(Data extract Opens)

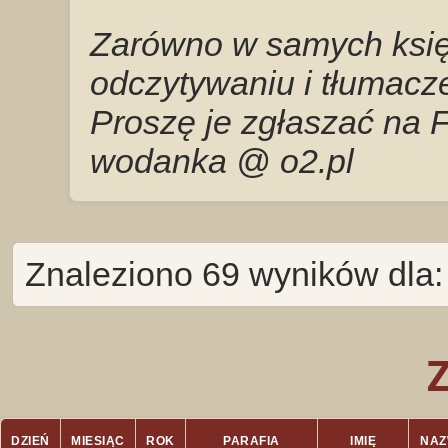
Zarówno w samych księg
odczytywaniu i tłumacze
Proszę je zgłaszać na 
wodanka @ o2.pl
Znaleziono 69 wyników dla
DZIEŃ
MIESIĄC
ROK
PARAFIA
IMIĘ
NAZ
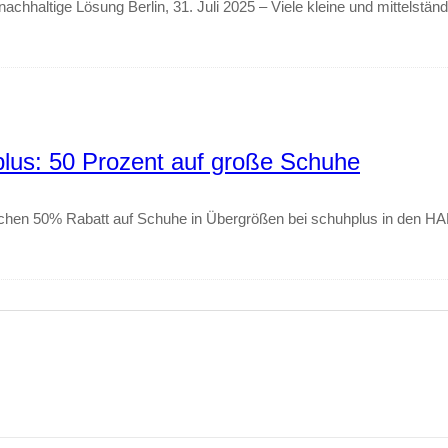
haltige Lösung Berlin, 31. Juli 2025 – Viele kleine und mittelständ
: 50 Prozent auf große Schuhe
Wochen 50% Rabatt auf Schuhe in Übergrößen bei schuhplus in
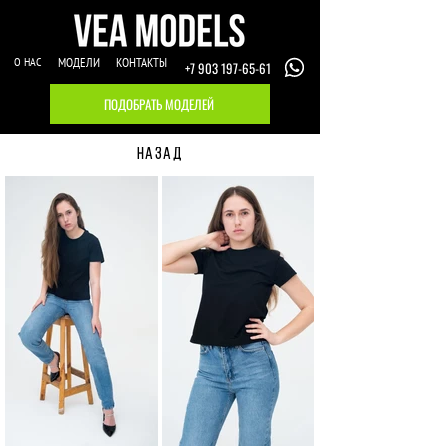
О НАС
МОДЕЛИ
КОНТАКТЫ
+7 903 197-65-61
ПОДОБРАТЬ МОДЕЛЕЙ
НАЗАД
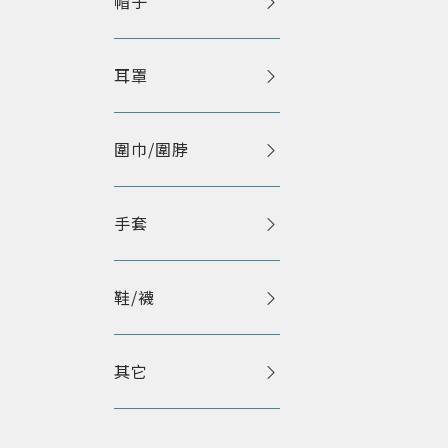
帽子
耳罩
圍巾/圍脖
手套
鞋/襪
其它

(Data extract Closes)

- [Task statement]: Show every line in the entries that contains the string "Schuhe", matching case exactly.

- [Output of the task]:
: 50 Prozent auf große Schuhe
Wochen 50% Rabatt auf Schuhe in Übergrößen bei schuhplus in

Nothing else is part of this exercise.